Here’s a link to Arthur Brisbane’s column in which he grants a former military officer anonymity to question the ethics of the Wikileaks dump. Brisbane has been on the job for about a month and has yet to write a column bemoaning the use of unnamed sources at his newspaper. Former public editors Daniel Okrent, Byron Calame, and Clark Hoyt all criticized the paper’s occasional over-reliance upon unnamed reporting. To my knowledge, they never wrote a column using an anonymous source.

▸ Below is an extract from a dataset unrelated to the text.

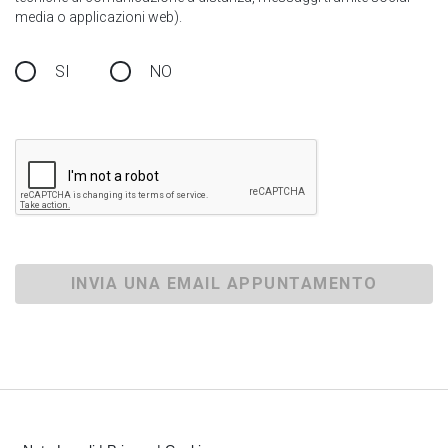
media o applicazioni web).
SI
NO
INVIA UNA EMAIL APPUNTAMENTO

Here’s the quote Brisbane received in exchange for anonymity:
“Analysis is not nearly as damaging as reports,” he said, drawing a distinction between the Pentagon Papers and the WikiLeaks material. Field reports like these make it possible “to get into the mind of the enemy. Anytime you do that you gain a tremendous advantage.”

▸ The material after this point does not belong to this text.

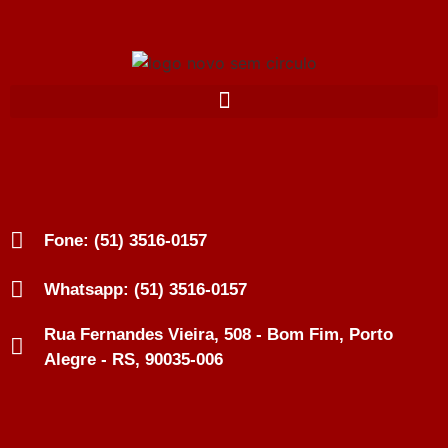
Fone: (51) 3516-0157
Whatsapp: (51) 3516-0157
Rua Fernandes Vieira, 508 - Bom Fim, Porto
Alegre - RS, 90035-006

To Brisbane’s credit, he offered a description of the source and the reason he requested anonymity — both explanations help offset the damage to transparency anonymous sourcing creates. Still, such an innocuous quote doesn’t seem to require anonymous attribution. Could Brisbane not find anyone willing to go on-the-record to describe the difference between analysis and a report?
I hope the ease with which Brisbane grants anonymity in his column isn’t a harbinger of his attitude toward their use at the New York Times. Okrent, Calame, and Hoyt did a good job chastising their overuse — I’d rather see Brisbane join the club, rather than join the journalists who abuse anonymous sourcing.